Despite being vocally anti-Castro offstage, Celia’s music remained apolitical, representing a stage in the exile community’s grief that sought comfort in preserving their chapter of Cuban history. She once said, “Emotionally, I want to go back. But never under Castro’s dictatorship. I will take the Cuba I have in my heart with me.” Songs like “Por Si Acaso No Regreso” provide aerial views of the island, illustrating that due to decades of distance, exile songs aim to connect immigrants to lost land through music and metaphor, not the people left behind. For my grandparents, leaving the country of their birth was their ultimate form of protest.

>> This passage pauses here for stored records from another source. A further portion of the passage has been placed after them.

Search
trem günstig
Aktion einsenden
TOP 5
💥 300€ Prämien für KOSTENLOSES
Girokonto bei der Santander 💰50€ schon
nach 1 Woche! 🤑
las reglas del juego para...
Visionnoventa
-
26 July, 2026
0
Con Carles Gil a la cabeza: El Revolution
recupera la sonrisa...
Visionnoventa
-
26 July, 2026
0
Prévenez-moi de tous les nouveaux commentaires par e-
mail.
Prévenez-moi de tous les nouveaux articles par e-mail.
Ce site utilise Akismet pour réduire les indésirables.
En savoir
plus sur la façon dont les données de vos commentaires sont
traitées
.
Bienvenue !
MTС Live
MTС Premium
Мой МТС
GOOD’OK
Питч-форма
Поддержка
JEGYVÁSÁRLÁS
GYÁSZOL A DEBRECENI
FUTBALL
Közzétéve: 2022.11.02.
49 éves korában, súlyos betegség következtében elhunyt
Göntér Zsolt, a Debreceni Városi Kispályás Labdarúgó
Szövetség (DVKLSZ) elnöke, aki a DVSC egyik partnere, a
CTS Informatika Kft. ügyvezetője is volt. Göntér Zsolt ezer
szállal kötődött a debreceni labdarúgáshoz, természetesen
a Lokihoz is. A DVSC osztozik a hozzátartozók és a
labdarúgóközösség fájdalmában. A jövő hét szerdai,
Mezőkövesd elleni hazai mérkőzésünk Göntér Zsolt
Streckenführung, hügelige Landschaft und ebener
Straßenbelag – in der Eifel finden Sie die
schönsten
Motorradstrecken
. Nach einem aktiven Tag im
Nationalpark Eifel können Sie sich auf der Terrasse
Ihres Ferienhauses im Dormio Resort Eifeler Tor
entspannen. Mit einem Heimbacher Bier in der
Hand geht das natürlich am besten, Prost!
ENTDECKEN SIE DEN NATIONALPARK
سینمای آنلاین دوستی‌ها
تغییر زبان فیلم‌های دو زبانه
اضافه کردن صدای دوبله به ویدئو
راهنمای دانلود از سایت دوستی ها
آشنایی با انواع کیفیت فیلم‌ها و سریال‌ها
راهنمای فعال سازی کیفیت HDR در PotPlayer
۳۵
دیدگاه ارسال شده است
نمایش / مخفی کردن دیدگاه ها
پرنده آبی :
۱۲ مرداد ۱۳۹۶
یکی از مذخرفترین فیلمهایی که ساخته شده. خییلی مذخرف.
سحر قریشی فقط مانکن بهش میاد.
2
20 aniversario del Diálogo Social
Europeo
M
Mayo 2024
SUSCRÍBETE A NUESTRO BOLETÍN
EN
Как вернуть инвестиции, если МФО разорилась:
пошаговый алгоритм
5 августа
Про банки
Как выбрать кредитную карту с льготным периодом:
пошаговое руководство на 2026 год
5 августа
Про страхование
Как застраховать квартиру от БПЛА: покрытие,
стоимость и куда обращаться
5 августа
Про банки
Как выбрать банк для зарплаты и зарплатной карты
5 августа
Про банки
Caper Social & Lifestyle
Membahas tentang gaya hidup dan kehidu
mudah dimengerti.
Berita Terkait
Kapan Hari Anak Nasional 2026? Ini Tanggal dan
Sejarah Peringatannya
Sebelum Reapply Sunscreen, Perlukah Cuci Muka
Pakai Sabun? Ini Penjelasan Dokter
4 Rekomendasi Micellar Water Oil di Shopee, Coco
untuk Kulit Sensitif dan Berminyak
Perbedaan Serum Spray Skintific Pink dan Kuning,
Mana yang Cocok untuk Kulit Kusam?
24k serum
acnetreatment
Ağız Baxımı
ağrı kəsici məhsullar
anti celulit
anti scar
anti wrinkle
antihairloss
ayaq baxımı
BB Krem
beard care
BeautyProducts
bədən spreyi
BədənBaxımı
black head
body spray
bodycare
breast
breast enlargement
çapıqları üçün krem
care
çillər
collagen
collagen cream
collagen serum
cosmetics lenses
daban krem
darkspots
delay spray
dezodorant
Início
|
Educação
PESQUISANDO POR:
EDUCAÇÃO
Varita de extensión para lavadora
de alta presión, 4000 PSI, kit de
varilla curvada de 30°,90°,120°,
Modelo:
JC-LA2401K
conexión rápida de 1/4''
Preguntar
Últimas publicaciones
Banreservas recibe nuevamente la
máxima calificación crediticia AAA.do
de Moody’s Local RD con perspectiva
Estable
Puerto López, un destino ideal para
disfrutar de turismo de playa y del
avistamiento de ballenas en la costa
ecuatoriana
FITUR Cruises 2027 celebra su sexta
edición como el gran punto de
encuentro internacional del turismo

In Cuba, rap is el pueblo’s chosen sound for protest. Rappers like Los Aldeanos, Márquez, and Castillo expose the regime’s oppression and corruption, borrowing from American hip-hop to spit in the faces of their America-hating government. The organization of the song also captures the genre and generational gaps between Cuban exiles and younger residents, beginning with elements of bolero and flamenco, and setting up the song’s rap with the hook. Audibly, the chants of Cubans and Cuban Americans on the streets today imitate the cadence of the final repetition of “Patria y Vida.” In “Por Si Acaso No Regreso’s” coro-pregón (call-and-response), Celia repeats “The pain [of not returning] will kill me.” Cubans on the island are ready to accept this fate too — but they’ll die trying.

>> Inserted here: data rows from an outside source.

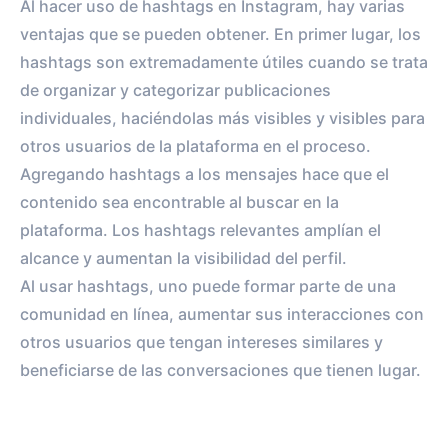
Al hacer uso de hashtags en Instagram, hay varias
ventajas que se pueden obtener. En primer lugar, los
hashtags son extremadamente útiles cuando se trata
de organizar y categorizar publicaciones
individuales, haciéndolas más visibles y visibles para
otros usuarios de la plataforma en el proceso.
Agregando hashtags a los mensajes hace que el
contenido sea encontrable al buscar en la
plataforma. Los hashtags relevantes amplían el
alcance y aumentan la visibilidad del perfil.
Al usar hashtags, uno puede formar parte de una
comunidad en línea, aumentar sus interacciones con
otros usuarios que tengan intereses similares y
beneficiarse de las conversaciones que tienen lugar.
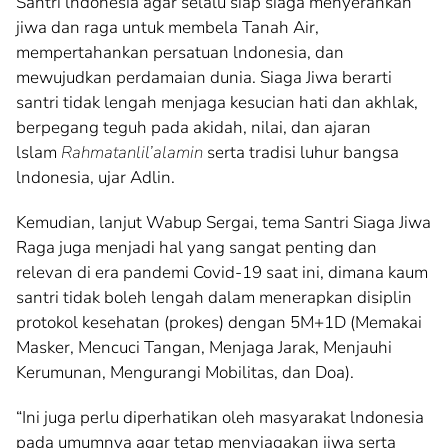
Santri lndonesia agar selalu siap siaga menyerahkan
jiwa dan raga untuk membela Tanah Air,
mempertahankan persatuan lndonesia, dan
mewujudkan perdamaian dunia. Siaga Jiwa berarti
santri tidak lengah menjaga kesucian hati dan akhlak,
berpegang teguh pada akidah, nilai, dan ajaran
lslam
Rahmatanlil’alamin
serta tradisi luhur bangsa
lndonesia, ujar Adlin.
Kemudian, lanjut Wabup Sergai, tema Santri Siaga Jiwa
Raga juga menjadi hal yang sangat penting dan
relevan di era pandemi Covid-19 saat ini, dimana kaum
santri tidak boleh lengah dalam menerapkan disiplin
protokol kesehatan (prokes) dengan 5M+1D (Memakai
Masker, Mencuci Tangan, Menjaga Jarak, Menjauhi
Kerumunan, Mengurangi Mobilitas, dan Doa).
“Ini juga perlu diperhatikan oleh masyarakat lndonesia
pada umumnya agar tetap menyiagakan jiwa serta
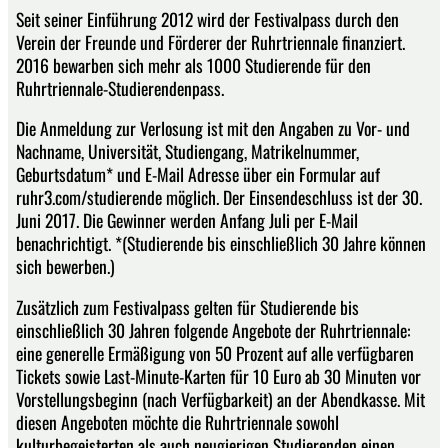
Seit seiner Einführung 2012 wird der Festivalpass durch den
Verein der Freunde und Förderer der Ruhrtriennale finanziert.
2016 bewarben sich mehr als 1000 Studierende für den
Ruhrtriennale-Studierendenpass.
Die Anmeldung zur Verlosung ist mit den Angaben zu Vor- und
Nachname, Universität, Studiengang, Matrikelnummer,
Geburtsdatum* und E-Mail Adresse über ein Formular auf
ruhr3.com/studierende möglich. Der Einsendeschluss ist der 30.
Juni 2017. Die Gewinner werden Anfang Juli per E-Mail
benachrichtigt. *(Studierende bis einschließlich 30 Jahre können
sich bewerben.)
Zusätzlich zum Festivalpass gelten für Studierende bis
einschließlich 30 Jahren folgende Angebote der Ruhrtriennale:
eine generelle Ermäßigung von 50 Prozent auf alle verfügbaren
Tickets sowie Last-Minute-Karten für 10 Euro ab 30 Minuten vor
Vorstellungsbeginn (nach Verfügbarkeit) an der Abendkasse. Mit
diesen Angeboten möchte die Ruhrtriennale sowohl
kulturbegeisterten als auch neugierigen Studierenden einen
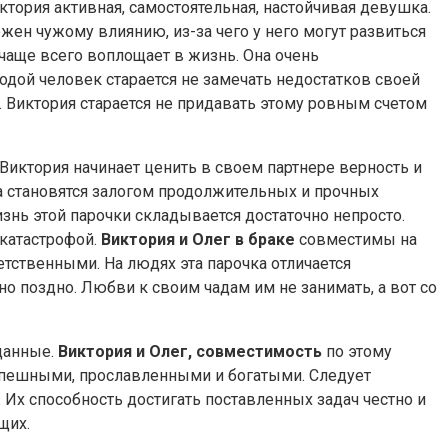
ктория активная, самостоятельная, настойчивая девушка.
н чужому влиянию, из-за чего у него могут развиться
чаще всего воплощает в жизнь. Она очень
одой человек старается не замечать недостатков своей
. Виктория старается не придавать этому ровным счетом
иктория начинает ценить в своем партнере верность и
да становятся залогом продолжительных и прочных
знь этой парочки складывается достаточно непросто.
 катастрофой.
Виктория и Олег в браке
совместимы на
етственными. На людях эта парочка отличается
но поздно. Любви к своим чадам им не занимать, а вот со
 данные.
Виктория и Олег, совместимость
по этому
успешными, прославленными и богатыми. Следует
. Их способность достигать поставленных задач честно и
щих.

In a guest spot on “Patria y Vida,” Castillo imagines the signing of a musical constitution where a new revolution belonging to his generation is initiated with his “firma,” his signature. The song’s chorus declares, with unfailing authority, the beginning of the regime’s end. Months after its initial release, we can see how music, and specifically “Patria y Vida,” has physically and emotionally moved the Cuban people. Its prospective vision of a liberated Cuba has helped Cubans manage their fear to assert a new future for themselves. Not to live free or die, but to live free. Punto y aparte.